Lockette said the training will cover a range of topics from physical security to home security to personal protection devices and more. He provided examples of ensuring one is in a well-lit spot if alone at night and to teach children who are home alone to say things like “My dad is in the shower, you’ll have to come back later,” if they hear a knock at the door to indicate the presence of an adult.
He also said the sheriff’s office uses the 1997 book “The Gift of Fear” by Gavin de Becker to teach about survival signals and trusting one’s gut.
The book was previously featured on a talk show in the ‘90s, Lockette recalled. He added that the author told the story of a woman who was raped after she allowed a man to help her put groceries in her home after some initial trepidation. Lockette said that in the story the woman narowly escaped after the man went to the kitchen for what she presumed was a knife to kill her.
“We think it’s important that people really understand what goes on around and to not believe they are helpless,” Lockette said.

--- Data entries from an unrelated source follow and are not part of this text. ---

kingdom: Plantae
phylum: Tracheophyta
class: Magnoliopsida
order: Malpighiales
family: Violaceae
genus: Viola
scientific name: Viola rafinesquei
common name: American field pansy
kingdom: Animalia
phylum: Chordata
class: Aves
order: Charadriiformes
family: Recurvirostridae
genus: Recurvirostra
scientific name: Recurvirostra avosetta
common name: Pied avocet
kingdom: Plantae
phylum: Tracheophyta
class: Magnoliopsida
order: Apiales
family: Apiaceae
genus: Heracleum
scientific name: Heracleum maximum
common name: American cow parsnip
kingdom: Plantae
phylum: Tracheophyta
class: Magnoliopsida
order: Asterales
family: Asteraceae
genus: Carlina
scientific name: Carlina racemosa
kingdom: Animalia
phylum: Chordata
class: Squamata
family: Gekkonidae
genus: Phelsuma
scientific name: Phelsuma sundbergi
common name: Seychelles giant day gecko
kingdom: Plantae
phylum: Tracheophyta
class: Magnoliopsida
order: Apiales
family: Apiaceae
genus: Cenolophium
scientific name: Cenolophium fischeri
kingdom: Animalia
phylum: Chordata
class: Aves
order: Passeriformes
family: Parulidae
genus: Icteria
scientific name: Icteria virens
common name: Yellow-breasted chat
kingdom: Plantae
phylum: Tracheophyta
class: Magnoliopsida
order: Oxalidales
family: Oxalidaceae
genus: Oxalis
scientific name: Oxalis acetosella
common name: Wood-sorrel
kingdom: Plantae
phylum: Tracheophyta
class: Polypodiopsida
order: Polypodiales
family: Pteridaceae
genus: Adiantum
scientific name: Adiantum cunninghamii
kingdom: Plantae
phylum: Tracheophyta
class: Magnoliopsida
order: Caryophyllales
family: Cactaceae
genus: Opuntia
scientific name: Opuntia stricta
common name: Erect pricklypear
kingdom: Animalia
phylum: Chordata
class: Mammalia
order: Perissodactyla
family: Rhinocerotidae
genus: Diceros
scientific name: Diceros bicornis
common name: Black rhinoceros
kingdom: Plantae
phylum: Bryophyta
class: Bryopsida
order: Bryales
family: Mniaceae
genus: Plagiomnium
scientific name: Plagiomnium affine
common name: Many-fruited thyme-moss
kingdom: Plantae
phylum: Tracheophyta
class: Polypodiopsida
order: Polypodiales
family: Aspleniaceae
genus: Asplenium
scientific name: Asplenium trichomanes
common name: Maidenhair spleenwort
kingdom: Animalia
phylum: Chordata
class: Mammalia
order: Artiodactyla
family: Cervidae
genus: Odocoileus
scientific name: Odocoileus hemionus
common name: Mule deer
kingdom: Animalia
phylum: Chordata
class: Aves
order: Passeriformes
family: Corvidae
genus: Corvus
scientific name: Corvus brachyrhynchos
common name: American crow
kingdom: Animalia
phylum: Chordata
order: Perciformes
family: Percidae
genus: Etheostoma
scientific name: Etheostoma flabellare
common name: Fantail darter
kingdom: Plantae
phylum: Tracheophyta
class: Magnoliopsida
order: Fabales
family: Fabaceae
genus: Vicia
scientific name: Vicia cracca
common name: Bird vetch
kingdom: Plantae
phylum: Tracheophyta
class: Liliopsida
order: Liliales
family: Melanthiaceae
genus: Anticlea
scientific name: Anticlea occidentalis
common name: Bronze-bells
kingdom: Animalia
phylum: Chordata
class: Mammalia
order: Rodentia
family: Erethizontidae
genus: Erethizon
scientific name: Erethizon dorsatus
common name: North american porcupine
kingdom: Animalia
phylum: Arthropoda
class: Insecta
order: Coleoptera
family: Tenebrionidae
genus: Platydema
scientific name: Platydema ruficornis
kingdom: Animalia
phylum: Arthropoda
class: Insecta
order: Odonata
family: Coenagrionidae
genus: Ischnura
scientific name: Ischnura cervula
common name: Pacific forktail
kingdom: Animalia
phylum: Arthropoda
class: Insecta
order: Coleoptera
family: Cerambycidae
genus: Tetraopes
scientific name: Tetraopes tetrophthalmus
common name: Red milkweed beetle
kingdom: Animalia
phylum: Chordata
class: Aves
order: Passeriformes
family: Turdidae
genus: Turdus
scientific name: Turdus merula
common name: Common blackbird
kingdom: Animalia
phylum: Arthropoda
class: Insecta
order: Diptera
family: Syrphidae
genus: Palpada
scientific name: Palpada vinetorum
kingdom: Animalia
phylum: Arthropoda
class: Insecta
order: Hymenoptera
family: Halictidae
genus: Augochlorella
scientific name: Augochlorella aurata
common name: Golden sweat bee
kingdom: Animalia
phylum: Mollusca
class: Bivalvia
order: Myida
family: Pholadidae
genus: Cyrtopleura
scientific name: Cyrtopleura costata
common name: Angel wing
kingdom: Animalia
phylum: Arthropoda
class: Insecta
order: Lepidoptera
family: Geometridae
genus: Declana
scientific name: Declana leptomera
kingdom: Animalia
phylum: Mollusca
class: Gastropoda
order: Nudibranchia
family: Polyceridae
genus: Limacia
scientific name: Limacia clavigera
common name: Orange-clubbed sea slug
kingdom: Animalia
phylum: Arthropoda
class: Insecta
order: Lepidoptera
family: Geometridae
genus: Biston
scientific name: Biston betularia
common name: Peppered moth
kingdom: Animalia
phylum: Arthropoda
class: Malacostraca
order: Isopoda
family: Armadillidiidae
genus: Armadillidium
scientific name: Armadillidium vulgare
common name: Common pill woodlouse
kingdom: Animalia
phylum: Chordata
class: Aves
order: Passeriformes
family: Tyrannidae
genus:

He added that sometimes its possible to avoid being the victim of a crime if people pay a little bit of extra attention to their surroundings.
Lockette doubled-down and said, “You don’t have to be a victim, and that’s why the class is called ‘Refuse to be a Victim.’”
Though the RVSP period for this week’s seminar is closed, Lockette said that people interested in having the seminar taught at their workplace or school can reach out to him to schedule a class.